Fig. Stringent lockdowns correlated with sharper economic contractions
- Lockdowns and Mobility
- Full lockdowns encompassing school and business closures, travel restrictions, and stay-at-home requirements reduce mobility by 25% in a week
- Doubling of COVID-19 cases lead to a further contraction in mobility by 2%
- Lockdown easing leads to a smaller impact on mobility than lockdown tightening
- Reduced mobility means that economies will operate below potential due to reduced economic activity
Fig 2: Impact of lockdowns on mobility
- Lockdowns and Job Postings
- Lockdowns and voluntary social distancing in response to higher infections lead to a reduction in job postings during the first 3 months of the epidemic
- Contact-intensive jobs in hospitality, personal care, and food sectors fell before stay-at-home orders as customers grew wary of infection risks.
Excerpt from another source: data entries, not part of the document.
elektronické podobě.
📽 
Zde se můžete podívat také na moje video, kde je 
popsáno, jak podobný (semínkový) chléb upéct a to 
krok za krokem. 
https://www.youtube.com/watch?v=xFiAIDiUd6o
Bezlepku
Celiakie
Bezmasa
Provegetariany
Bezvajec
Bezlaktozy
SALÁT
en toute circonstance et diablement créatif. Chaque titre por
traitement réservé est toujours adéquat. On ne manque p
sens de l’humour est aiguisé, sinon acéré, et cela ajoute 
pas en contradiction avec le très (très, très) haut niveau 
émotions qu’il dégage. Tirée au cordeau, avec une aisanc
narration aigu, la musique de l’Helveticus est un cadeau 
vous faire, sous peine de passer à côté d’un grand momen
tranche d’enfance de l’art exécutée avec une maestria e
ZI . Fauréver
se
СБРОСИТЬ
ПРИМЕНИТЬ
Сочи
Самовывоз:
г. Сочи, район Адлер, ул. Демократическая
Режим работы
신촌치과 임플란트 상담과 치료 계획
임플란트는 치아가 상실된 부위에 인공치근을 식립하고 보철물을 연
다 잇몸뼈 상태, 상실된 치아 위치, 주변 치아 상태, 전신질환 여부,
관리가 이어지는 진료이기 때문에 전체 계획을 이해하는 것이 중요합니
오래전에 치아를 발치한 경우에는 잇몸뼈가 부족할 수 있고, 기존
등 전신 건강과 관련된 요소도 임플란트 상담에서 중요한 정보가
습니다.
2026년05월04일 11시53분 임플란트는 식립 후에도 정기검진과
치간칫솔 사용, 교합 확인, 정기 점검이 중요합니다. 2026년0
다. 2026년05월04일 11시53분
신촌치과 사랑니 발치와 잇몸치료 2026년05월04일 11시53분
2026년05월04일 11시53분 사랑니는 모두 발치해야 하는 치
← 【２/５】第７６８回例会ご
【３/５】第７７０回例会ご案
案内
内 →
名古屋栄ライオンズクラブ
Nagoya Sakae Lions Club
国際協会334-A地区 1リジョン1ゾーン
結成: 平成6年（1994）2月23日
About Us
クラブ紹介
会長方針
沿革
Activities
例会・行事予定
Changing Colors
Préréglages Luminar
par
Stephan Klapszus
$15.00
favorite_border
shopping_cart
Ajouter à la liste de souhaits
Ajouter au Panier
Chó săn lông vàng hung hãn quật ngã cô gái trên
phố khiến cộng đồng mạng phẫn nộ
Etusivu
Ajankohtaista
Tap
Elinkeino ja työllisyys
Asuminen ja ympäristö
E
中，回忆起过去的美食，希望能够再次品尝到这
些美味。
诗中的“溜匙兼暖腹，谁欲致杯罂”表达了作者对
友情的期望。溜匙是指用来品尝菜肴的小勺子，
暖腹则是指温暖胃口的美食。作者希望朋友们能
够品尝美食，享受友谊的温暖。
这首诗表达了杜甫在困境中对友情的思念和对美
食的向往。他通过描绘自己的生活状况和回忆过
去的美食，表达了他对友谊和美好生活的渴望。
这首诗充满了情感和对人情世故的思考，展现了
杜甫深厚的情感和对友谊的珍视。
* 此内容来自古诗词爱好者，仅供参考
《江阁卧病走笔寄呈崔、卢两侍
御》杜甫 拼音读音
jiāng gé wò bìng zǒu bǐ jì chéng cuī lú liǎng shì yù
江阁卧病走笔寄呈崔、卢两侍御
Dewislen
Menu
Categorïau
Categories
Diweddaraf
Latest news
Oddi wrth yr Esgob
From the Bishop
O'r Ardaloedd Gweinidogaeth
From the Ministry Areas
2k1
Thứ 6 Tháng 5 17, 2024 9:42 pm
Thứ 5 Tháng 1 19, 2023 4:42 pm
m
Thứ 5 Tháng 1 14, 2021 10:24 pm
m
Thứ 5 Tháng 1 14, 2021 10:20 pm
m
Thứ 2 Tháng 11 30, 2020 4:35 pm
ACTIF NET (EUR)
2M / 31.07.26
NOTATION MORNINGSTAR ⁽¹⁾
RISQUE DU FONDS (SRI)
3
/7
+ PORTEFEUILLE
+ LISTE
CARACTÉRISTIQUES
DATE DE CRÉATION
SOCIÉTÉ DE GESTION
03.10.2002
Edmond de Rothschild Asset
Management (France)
- Easing lockdowns unlikely to generate a sharp rebound in economic activity.
Fig. Lockdown’s impact on job postings
Fig: Job postings before and after easing of stay-at-home orders
- Unequal Impacts of Lockdowns across Gender and Age Groups
- Younger workers and women disproportionately affected by lockdowns
- The effect on women 2% more than men
- Lockdowns and stay-at-home orders affect younger cohorts between 18-24 years most and weaker for those above 65 year
- Impacts on vulnerable groups could widen intergenerational inequality
- Lockdowns and COVID-19 Infections
- Lockdowns have a negative impact on infections
- Stringent lockdown leads to a reduction in cumulated infections of about 40% after 30 days
- Lockdowns should be adopted before infection rates increase too rapidly, given the lagged impact during the 14-day incubation period.
- Countries that adopted lockdowns when infections were low had considerably fewer infections during the first 3 months.
- Lockdowns pave the way to faster economic recovery as people feel more comfortable resuming normal activities after bringing infections under control.
Fig. Impact of lockdowns on infections
- Key Points
- As long as significant health risks exist, economic activity is likely to be subdued and quick rebound unlikely once lockdowns are lifted
- Policymakers should not withdraw policy supports too quickly and preserve spending on social safety
- Lockdowns have a weaker impact on mobility because people’s decisions are driven by fear of contracting the virus.
- Targeted policy interventions such as benefits to the vulnerable groups, paid leave for parents, and unemployment benefits should be used to reduce gender and intergenerational inequality.